Più rovente e all’insegna del rock’n’roll la serata con protagonista Kevin Morby. Il musicista americano è da più di un anno in giro a portare le canzoni del suo ultimo, straordinario This Is A Photograph e i suoi concerti sono rodatissimi, portati avanti da una band affiatata e oliatissima, sia pur in parte diversa da quella che m’era capitato di vedere all’End Of The Road l’anno scorso. Sono confermati il chitarrista Cyrus Gengras, il bassista Liam Kazar e Cochemea Gastelum a sax e flauto traverso, mentre alla batteria ora siede Erik Slick, alle tastiere Dave “Moose” Sherman e a violino e cori c’è Macie Stewart.
Quest’ultima, metà dei bravissimi Ohmme, ma titolare anche di un paio di dischi solisti, l’ultimo dei quali uscito a settembre del 2021, è qui chiamata ad aprire la serata. Sorridente, bella voce ed attitudine, le sue sono sembrate canzoni ben costruite e capaci di non scivolare via incolori, sia pur appartenenti all’affollatissimo mondo indie-folk. In mezzo ai suoi pezzi, ha pure eseguito una tutto sommato fedele cover di Moving di Kate Bush, a rendere ancora più stuzzicante la sua proposta. Pur essendo fan degli Ohmme, non ero a conoscenza dei suoi dischi da sola, varrà la pena approfondire.

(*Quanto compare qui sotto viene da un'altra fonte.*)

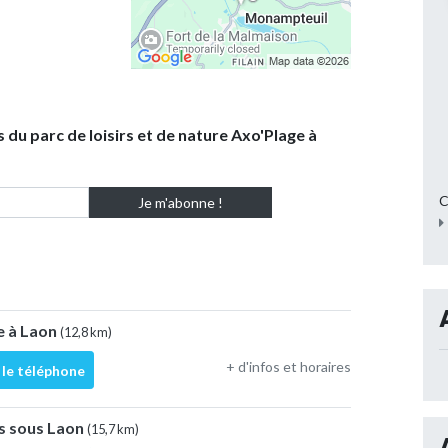
 du parc de loisirs et de nature Axo'Plage à
C
e à Laon
(12,8 km)
+ d'infos et horaires
 le téléphone
is sous Laon
(15,7 km)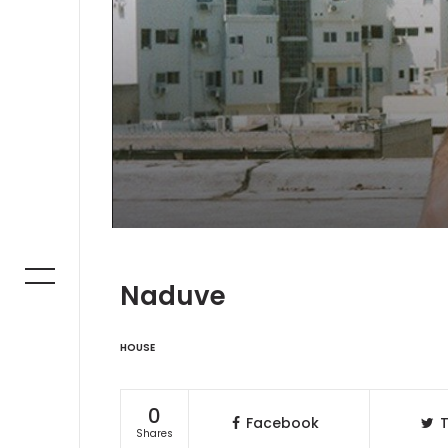
Naduve
HOUSE
0
Facebook
T
Shares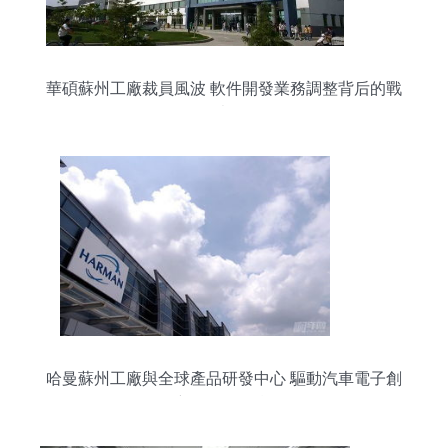
華碩蘇州工廠裁員風波 軟件開發業務調整背后的戰
略考量
哈曼蘇州工廠與全球產品研發中心 驅動汽車電子創
新的軟件引擎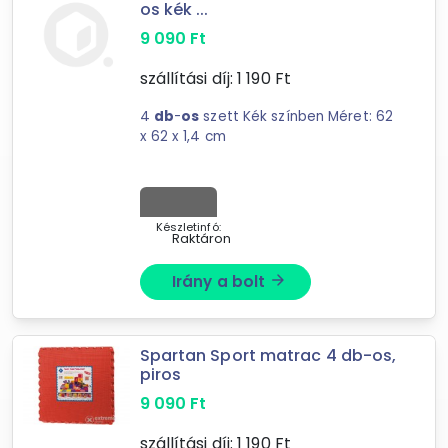
os kék ...
4
találat
9 090
Ft
Mást is keresel? Válogass a Depo teljes
szállítási díj:
1 190
Ft
kínálatából!
4
db
-
os
szett Kék színben Méret: 62
tovább válogatok »
x 62 x 1,4 cm
Készletinfó:
Raktáron
Irány a bolt
arrow_forward
Spartan Sport matrac 4 db-os,
piros
9 090
Ft
szállítási díj:
1 190
Ft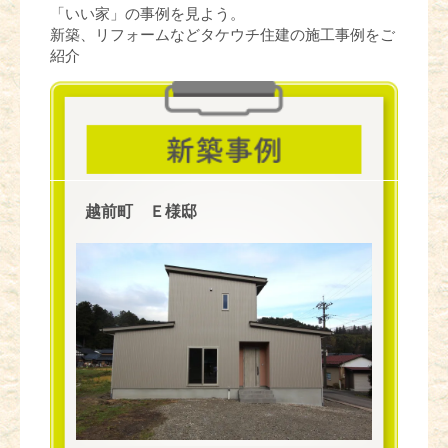
「いい家」の事例を見よう。
新築、リフォームなどタケウチ住建の施工事例をご
紹介
越前町 Ｅ様邸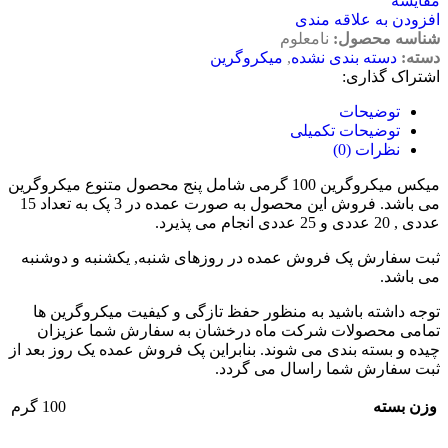
مقایسه
افزودن به علاقه مندی
شناسه محصول:
نامعلوم
دسته:
دسته بندی نشده
,
میکروگرین
اشتراک گذاری:
توضیحات
توضیحات تکمیلی
نظرات (0)
میکس میکروگرین 100 گرمی شامل پنج محصول متنوع میکروگرین
می باشد. فروش این محصول به صورت عمده در 3 پک به تعداد 15
عددی , 20 عددی و 25 عددی انجام می پذیرد.
ثبت سفارش پک فروش عمده در روزهای شنبه, یکشنبه و دوشنبه
می باشد.
توجه داشته باشید به منظور حفظ تازگی و کیفیت میکروگرین ها
تمامی محصولات شرکت ماه درخشان به سفارش شما عزیزان
چیده و بسته بندی می شوند. بنابراین پک فروش عمده یک روز بعد از
ثبت سفارش شما راسال می گردد.
وزن بسته
100 گرم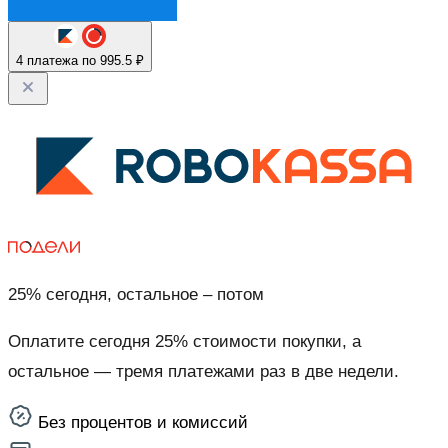
4 платежа по 995.5 ₽
25% сегодня, остальное – потом
Оплатите сегодня 25% стоимости покупки, а
остальное — тремя платежами раз в две недели.
Без процентов и комиссий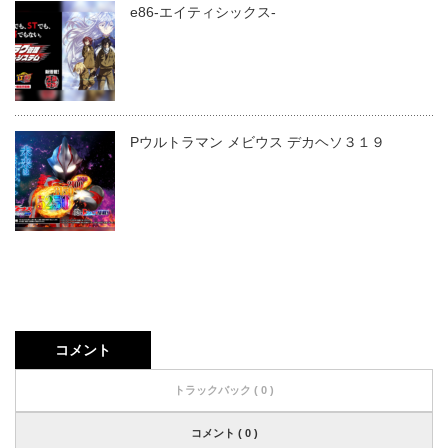
e86-エイティシックス-
Pウルトラマン メビウス デカヘソ３１９
コメント
トラックバック ( 0 )
コメント ( 0 )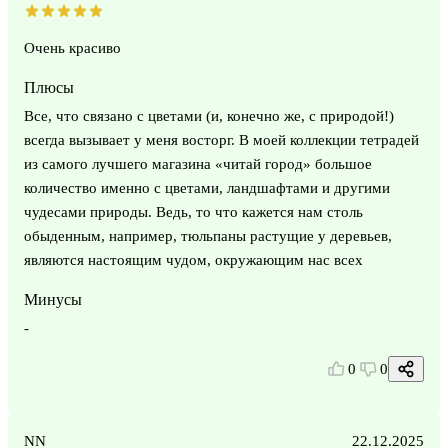
Очень красиво
Плюсы
Все, что связано с цветами (и, конечно же, с природой!)
всегда вызывает у меня восторг. В моей коллекции тетрадей
из самого лучшего магазина «читай город» большое
количество именно с цветами, ландшафтами и другими
чудесами природы. Ведь, то что кажется нам столь
обыденным, например, тюльпаны растущие у деревьев,
являются настоящим чудом, окружающим нас всех
Минусы
-
0
0
NN
22.12.2025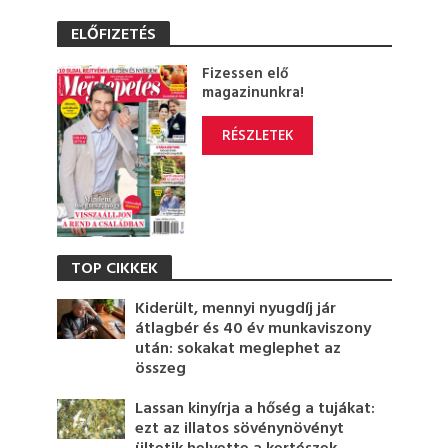
ELŐFIZETÉS
Fizessen elő
magazinunkra!
RÉSZLETEK
TOP CIKKEK
Kiderült, mennyi nyugdíj jár
átlagbér és 40 év munkaviszony
után: sokakat meglephet az
összeg
Lassan kinyírja a hőség a tujákat:
ezt az illatos sövénynövényt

È invece con il tiro e gli intrecci di chitarre di This Is A Photograph che inizia il concerto di Morby, alla sua seconda volta qui in Triennale, visto che c’era già stato ai tempi di City Music. Elogia il posto e chiede agli spettatori quanti fossero presenti anche la prima volta, ridendo del fatto che sono solo una dozzina le mani che si alzano. Come si diceva, notevole è l’amalgama creato dalla band, capace di dare forma alle ottime canzoni del cantautore, le quali perfettamente oscillano tra pezzi più stringati e diretti come Wander o Dorothy, ballate come la bellissima Bittersweet, Tennessee, dove Stewart interpreta perfettamente il ruolo che era di Erin Rae, e pezzi in cui folk e rock magicamente s’incontrano come I Have Been To The Mountain, la splendida Beautiful Strangers o l’ipnotica e oscura No Halo.
I pezzi si accavallano l’un l’altro quasi senza pause, Morby sembra preda di un’urgenza bruciante che si stempera appena nelle ballate o nei pezzi più dilatati, tra gli highlights del concerto, vedi una City Music avviluppante che qui diventa scherzosamente Milano Music o una clamorosa Harlem River, che tutto chiude tra esplosioni di furia elettrica e squarci psichedelici.
Concerto bellissimo, che ha dato spazio anche a un paio di estratti dalla recente collezioni di outtakes di This Is A Photograph da poco pubblicata, al momento solo in digitale, intitolata More Photographs (A Continuum).